Reje Musuket Sipet

oleh

Oleh: Ali Abubakar

Dan (bagi) orang-orang yang menerima (mematuhi) seruan Tuhannya dan mendirikan shalat, sedang urusan mereka (diputuskan) dengan musyawarat antara mereka; dan mereka menafkahkan sebagian dari rezki yang Kami berikan kepada mereka (QS. asy-Syura: 38)

ALI-Abu-bAKARDIANTARA kriteria pemimpin (reje) dalam masyarakat Gayo tercermin dalam pepatah (peri mestike) “reje musuket sipet, imem muperlu sunet, tetue musidik sasat, rakyat genap mupakat.”  

Secara bebas, peri mestike ini bermakna raja (pemimpin dari kelas manapun) memiliki kemampuan memahami segala bentuk watak (sipet) rakyatnya, pemimpin keagamaan (imem) memahami hukum-hukum agama yang dilambangkan dengan muperlu sunet.

Perlu berasal dari kata “fardhu”, sedangkan   sunet “sunnah” yang berarti perbuatan yang dianjurkan. Dua kata ini (fardhu dan sunnah) dianggap mewakili tiga norma hukum yang lain yaitu mubah, makruh, dan haram.

Tetue musidik sasat bermakna para orangtua bijak yang memiliki kemampuan yang dapat menyelesaikan suatu masalah setelah menyelidikinya dengan sebaik-baiknya.

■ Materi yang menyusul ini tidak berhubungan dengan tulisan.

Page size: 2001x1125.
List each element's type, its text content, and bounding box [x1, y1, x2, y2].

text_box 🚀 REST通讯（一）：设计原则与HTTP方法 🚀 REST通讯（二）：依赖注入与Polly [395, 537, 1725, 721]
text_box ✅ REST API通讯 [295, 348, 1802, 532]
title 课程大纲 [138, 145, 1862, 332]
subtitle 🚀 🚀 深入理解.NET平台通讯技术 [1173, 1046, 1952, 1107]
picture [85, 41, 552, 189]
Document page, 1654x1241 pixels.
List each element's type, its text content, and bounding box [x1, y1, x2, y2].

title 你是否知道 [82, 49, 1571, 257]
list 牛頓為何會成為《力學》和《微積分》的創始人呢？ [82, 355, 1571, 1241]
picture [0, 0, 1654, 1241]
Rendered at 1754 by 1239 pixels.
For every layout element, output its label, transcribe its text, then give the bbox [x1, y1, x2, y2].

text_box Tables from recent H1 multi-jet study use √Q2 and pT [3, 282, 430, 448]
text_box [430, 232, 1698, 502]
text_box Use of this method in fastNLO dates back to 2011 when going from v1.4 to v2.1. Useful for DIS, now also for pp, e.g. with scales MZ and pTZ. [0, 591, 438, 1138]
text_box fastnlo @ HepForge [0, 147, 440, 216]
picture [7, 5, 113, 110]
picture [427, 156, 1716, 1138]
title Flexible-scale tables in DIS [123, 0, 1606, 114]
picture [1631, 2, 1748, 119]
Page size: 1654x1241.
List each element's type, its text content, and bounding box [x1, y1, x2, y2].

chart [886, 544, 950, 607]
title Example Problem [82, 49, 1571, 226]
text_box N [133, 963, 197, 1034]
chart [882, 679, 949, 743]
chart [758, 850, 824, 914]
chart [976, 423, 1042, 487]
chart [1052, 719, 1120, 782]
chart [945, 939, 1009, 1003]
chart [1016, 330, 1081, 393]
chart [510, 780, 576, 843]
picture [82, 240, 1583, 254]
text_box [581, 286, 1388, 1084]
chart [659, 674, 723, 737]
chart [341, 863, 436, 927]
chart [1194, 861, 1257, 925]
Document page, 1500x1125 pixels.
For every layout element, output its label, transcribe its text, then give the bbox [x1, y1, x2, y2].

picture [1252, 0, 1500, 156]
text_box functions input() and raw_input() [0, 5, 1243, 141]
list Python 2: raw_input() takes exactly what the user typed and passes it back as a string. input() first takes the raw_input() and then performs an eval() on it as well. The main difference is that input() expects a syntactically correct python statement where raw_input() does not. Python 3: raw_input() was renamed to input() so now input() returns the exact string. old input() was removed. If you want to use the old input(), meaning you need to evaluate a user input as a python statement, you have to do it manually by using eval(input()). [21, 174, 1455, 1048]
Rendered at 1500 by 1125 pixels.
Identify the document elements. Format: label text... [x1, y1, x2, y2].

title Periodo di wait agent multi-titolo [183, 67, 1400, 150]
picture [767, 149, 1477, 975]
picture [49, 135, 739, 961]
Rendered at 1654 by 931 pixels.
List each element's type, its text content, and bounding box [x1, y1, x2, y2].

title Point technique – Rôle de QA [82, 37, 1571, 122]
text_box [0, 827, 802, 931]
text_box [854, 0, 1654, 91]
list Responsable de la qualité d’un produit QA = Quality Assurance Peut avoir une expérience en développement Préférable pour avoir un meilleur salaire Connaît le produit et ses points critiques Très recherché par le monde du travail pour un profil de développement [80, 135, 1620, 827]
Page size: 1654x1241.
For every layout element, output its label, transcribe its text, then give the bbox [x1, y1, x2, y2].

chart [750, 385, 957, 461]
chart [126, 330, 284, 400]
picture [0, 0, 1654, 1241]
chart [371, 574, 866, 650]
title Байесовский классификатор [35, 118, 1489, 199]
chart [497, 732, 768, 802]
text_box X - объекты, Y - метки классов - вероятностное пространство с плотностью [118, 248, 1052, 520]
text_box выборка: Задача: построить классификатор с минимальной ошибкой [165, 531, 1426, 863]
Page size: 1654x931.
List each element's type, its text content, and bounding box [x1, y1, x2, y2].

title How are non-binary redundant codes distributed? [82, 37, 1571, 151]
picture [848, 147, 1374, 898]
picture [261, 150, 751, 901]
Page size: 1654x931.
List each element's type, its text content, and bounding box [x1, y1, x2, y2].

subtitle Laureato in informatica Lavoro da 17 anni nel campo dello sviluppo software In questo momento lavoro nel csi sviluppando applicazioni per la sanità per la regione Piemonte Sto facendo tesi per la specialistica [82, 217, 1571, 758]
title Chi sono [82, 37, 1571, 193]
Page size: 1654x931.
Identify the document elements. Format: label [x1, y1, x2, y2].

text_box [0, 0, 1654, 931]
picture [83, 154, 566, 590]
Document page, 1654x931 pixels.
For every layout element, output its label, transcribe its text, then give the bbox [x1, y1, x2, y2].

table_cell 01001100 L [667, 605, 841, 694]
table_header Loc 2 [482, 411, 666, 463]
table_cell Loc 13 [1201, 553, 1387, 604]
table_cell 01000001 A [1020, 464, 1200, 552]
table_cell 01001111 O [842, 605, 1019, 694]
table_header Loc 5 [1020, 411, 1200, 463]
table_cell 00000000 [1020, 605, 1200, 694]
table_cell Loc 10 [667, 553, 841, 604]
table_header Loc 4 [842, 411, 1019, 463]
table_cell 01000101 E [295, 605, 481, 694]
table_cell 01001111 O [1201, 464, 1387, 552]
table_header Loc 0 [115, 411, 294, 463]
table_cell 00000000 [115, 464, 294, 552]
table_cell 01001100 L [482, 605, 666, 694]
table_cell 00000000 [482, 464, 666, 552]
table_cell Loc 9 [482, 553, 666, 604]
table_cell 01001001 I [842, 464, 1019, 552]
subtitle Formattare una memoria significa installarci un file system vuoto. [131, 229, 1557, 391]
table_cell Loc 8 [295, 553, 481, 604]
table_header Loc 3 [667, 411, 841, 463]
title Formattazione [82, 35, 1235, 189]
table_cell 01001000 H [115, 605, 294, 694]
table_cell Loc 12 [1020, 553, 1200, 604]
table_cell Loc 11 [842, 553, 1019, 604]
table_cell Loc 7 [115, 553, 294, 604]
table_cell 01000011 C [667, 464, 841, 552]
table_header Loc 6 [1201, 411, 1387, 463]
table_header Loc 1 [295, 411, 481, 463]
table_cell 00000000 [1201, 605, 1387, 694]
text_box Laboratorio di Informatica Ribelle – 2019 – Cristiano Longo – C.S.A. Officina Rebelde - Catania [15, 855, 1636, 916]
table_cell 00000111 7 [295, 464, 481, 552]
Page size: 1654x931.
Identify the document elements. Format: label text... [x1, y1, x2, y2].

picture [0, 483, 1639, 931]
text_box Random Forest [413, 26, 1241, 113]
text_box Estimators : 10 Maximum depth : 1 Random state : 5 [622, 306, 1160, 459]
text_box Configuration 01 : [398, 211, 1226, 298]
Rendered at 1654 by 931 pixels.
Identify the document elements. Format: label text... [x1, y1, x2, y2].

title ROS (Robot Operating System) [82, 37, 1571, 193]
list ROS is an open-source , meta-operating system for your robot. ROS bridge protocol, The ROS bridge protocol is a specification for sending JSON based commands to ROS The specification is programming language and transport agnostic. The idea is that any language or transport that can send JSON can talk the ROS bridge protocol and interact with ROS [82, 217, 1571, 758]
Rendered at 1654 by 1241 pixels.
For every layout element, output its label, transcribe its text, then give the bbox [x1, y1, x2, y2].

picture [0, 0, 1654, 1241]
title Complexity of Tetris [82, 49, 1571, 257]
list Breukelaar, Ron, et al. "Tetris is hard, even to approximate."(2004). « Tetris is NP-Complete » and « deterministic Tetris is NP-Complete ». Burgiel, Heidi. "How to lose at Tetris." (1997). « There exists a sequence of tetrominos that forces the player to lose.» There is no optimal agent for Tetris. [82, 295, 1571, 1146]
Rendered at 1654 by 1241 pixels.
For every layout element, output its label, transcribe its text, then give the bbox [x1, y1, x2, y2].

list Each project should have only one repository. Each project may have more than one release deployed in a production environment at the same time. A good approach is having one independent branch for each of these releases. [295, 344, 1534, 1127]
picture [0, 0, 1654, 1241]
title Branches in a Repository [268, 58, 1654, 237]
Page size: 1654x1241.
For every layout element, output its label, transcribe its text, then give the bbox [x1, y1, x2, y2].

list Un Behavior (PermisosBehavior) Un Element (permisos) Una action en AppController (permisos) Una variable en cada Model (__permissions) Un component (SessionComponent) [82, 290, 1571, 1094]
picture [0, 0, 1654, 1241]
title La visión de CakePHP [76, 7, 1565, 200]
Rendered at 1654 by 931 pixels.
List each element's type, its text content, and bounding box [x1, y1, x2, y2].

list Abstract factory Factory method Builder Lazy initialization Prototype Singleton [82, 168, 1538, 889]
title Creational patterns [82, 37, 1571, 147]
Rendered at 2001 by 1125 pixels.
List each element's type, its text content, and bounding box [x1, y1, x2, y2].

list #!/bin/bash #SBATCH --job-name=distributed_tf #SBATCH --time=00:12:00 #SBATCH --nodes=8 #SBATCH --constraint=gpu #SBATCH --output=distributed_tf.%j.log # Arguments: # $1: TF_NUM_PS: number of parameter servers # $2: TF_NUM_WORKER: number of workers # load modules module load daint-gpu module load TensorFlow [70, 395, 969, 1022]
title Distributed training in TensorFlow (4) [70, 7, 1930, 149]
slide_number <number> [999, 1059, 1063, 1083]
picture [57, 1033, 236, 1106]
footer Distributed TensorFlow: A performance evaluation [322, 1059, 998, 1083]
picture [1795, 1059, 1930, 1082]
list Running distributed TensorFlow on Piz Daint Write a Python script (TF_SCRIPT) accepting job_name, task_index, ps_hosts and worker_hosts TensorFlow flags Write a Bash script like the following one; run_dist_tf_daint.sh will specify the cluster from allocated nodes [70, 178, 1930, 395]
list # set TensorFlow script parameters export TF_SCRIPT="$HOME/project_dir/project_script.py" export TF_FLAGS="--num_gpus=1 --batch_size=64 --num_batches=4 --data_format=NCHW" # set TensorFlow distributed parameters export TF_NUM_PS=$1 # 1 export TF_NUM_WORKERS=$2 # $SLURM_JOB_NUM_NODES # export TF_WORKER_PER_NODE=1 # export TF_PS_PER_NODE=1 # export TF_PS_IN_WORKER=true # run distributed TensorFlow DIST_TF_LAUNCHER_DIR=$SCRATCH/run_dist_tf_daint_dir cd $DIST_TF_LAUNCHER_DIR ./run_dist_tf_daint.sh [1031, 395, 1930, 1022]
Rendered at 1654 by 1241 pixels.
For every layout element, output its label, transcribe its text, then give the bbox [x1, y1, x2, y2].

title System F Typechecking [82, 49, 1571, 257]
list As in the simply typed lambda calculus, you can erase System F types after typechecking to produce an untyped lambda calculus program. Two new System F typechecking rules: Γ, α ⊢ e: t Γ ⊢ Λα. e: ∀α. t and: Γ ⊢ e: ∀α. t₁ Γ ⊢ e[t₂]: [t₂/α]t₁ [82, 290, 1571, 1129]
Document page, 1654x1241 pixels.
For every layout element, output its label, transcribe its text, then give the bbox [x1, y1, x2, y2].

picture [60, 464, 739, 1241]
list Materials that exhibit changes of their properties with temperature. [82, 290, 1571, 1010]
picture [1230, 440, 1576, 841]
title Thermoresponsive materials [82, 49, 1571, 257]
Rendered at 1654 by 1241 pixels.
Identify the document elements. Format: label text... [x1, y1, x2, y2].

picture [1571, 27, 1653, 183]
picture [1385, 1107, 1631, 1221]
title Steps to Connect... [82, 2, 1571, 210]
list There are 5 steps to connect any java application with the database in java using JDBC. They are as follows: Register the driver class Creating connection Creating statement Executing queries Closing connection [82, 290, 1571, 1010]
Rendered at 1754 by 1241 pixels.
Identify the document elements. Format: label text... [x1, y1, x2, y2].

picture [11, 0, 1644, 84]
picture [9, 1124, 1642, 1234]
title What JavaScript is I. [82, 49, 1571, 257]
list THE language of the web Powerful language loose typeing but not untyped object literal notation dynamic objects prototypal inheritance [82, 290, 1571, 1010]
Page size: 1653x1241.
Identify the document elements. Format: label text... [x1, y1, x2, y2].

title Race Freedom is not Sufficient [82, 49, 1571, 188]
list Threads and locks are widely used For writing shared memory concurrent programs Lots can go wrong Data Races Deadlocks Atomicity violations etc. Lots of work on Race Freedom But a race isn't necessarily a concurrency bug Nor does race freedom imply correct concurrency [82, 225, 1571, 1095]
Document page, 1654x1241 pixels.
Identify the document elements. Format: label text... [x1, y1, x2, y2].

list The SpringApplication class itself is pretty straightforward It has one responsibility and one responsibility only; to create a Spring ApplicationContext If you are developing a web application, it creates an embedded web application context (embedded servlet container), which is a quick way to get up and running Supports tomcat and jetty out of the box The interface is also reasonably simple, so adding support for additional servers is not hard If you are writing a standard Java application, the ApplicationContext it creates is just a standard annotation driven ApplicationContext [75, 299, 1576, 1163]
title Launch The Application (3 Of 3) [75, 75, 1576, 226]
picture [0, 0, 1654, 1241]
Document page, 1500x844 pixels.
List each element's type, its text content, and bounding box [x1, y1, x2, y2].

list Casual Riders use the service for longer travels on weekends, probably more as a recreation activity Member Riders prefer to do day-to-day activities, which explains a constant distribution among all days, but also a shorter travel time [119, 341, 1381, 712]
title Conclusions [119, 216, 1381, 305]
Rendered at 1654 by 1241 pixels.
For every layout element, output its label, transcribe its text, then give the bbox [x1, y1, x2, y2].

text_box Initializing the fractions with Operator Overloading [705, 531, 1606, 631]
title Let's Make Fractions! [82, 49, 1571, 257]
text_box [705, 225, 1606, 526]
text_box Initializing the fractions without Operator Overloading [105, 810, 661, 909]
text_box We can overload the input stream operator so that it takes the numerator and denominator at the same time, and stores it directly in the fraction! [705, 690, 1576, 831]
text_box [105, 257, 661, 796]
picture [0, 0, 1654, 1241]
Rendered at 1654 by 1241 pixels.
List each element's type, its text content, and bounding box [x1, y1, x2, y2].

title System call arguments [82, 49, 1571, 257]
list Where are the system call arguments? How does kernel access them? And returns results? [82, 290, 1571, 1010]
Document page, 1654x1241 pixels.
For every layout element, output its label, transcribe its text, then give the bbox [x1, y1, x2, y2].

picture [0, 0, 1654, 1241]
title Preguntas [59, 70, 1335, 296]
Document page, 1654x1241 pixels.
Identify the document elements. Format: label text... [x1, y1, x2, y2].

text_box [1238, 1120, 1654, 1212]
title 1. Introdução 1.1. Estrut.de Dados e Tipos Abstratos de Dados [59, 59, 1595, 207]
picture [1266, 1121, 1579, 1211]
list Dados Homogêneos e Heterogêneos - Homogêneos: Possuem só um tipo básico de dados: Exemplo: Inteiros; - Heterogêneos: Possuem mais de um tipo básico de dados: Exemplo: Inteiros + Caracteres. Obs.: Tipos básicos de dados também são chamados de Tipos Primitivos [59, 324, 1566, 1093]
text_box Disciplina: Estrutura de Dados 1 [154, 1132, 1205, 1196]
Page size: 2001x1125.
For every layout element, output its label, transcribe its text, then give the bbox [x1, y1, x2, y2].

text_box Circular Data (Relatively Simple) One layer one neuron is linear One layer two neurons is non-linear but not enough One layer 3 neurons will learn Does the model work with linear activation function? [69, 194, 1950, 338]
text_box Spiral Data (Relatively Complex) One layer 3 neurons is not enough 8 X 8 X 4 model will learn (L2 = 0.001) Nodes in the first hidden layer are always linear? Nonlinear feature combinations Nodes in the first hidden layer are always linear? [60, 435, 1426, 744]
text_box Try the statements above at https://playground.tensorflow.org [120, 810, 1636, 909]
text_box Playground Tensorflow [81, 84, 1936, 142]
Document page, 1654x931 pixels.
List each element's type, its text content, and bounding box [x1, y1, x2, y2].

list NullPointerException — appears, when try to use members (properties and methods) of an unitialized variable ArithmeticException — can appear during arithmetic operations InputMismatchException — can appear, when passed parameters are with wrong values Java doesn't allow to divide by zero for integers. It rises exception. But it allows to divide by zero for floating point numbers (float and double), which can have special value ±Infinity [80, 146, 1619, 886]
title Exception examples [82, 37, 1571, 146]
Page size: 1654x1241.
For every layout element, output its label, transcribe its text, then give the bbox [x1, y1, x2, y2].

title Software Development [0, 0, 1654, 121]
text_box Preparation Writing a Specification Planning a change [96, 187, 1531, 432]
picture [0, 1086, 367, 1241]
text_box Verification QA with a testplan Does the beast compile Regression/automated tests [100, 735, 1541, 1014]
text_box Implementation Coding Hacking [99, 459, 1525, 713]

Sedangkan rakyat genap mupakat bermakna persatuan dan kesatuan yang harus dimiliki oleh segenap masyarakat. Itulah empat komponen yang dalam tatanan masyarakat Gayo masuk ke dalam sarak opat yaitu reje, imem,  petue, dan rakyat (perwakilan rakyat).

Tulisan ini hanya fokus pada kriteria reje. Di sini dikemukakan beberapa sifat yang  harus dimiliki balon (bakal calon) reje Gayo.

Pertama, sudah dikemukakan bahwa kriteria reje yang disebut dalam peri mestike di atas adalah kemampuan memahami segala bentuk watak (sipet) rakyatnya. Artinya, reje harus tahu betul bentuk masyarakat, adat istiadat, dan resam yang kemudian membentuk kepribadian rakyatnya.

Kemampuan ini harus dimiliki seorang reje agar semua keputusan yang diambil betul-betul telah mempertimbangkan kemaslahatan semua komponen yang ada dalam masyarakat yang ia pimpin. “Si kuen kiri, atas tuyuh, seringkel kampung turah ibetihie.”

Dalam term ilmu pengetahuan modern, reje Gayo harus memiliki memahami sosioligis, antropologis, dan psikologis masyarakatnya. Tanpa kemampuan ini, ia akan menjadi raja yang “asing” karena tidak memahami rakyatnyat.

Reje yang tidak memiliki kemampuan seperti itu disebut dalam peri mestike yang lain, “awah ni reje gere berampis, ume karang sabe wan tiris”. Artinya, jika keputusan reje diambil tanpa pertimbangan matang (diibaratkan dengan gere berampis/tidak dirapikan), laksana sawah yang  tidak dapat digenangi air alias tiris, sehingga yang dicapai adalah kegagalan.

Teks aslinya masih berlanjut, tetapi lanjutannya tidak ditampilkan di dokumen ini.